CUSTOMERS is a 2D array, with data for each customer in columns. It has four rows (acting as fields) that describe customers and record their experiences during the simulation: "Arrived", "Served", "Duration", and "Assistant" (a positive numerical identifier of the assistant, if any, who served them, and otherwise -1 for busy signals). In a highly flexible simulation these columns would be dynamically generated, but due to how R likes to work it's convenient to generate all customers at the outset, in a single large matrix, with their arrival times already generated at random. next.customer.time can peek at the next column of this matrix to see who's coming next. The global variable CUSTOMER.COUNT indicates the last customer to arrive. Customers are managed very simply by means of this pointer, advancing it to obtain a new customer and looking beyond it (without advancing) to peek at the next customer.

serve implements the business rules in the simulation.

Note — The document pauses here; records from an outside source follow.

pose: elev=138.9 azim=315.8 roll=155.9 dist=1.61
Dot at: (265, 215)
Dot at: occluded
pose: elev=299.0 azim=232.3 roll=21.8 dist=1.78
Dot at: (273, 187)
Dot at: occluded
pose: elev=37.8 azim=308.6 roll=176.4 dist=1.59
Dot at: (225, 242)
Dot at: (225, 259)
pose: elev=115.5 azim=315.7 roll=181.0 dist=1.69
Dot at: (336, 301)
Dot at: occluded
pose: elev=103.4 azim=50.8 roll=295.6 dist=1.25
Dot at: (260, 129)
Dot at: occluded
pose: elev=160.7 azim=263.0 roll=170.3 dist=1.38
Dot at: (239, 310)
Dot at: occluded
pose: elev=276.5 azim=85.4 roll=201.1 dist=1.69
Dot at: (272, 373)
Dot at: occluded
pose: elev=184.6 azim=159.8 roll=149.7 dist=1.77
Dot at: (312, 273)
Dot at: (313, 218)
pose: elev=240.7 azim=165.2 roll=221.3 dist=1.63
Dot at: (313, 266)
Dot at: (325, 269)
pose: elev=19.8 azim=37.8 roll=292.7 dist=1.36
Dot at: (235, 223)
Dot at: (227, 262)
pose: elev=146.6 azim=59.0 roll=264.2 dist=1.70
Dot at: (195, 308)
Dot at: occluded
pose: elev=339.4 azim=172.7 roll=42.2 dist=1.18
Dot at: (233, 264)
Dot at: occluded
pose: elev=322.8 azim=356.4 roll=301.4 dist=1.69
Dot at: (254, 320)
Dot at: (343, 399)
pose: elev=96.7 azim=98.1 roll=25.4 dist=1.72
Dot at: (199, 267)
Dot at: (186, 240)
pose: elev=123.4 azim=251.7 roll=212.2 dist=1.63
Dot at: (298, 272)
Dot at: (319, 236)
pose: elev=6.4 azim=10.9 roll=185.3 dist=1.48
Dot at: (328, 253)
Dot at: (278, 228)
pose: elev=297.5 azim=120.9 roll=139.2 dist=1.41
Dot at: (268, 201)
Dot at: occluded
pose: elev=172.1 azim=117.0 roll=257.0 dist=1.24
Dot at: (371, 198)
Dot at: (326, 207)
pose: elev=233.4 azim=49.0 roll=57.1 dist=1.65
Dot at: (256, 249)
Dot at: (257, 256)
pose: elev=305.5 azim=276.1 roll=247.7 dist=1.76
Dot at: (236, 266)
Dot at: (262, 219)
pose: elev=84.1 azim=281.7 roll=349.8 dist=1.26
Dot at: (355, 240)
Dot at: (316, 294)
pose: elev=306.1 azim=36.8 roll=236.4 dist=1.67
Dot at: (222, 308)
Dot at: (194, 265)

serve <- function(i, x, time.now) {
  #
  # Serve customer `x` with assistant `i`.
  #
  a <- ASSISTANTS[i, ]
  r <- rexp(1, a$rate)                       # Simulate the duration of service
  r <- round(r, 2)                           # (Make simple numbers)
  ASSISTANTS[i, ]$available <<- time.now + r # Update availability
  #
  # Log this successful service event for later analysis.
  #
  CUSTOMERS["Assistant", x] <<- i
  CUSTOMERS["Served", x] <<- time.now
  CUSTOMERS["Duration", x] <<- r
  #
  # Queue the moment the assistant becomes free, so they can check for
  # any customers on hold.
  #
  insert.event(i, "Assistant", time.now + r)
  if (VERBOSE) cat(time.now, ": Assistant", i, "is now serving customer", 
                   x, "until", time.now + r, "\n")
  return (TRUE)
}

This is straightforward. ASSISTANTS is a dataframe with two fields: capabilities (giving their service rate) and available, which flags the next time at which the assistant will be free. A customer is served by generating a random service duration according to the assistant's capabilities, updating the time when the assistant next becomes available, and logging the service interval in the CUSTOMERS data structure. The VERBOSE flag is handy for testing and debugging: when true, it emits a stream of English sentences describing the key processing points.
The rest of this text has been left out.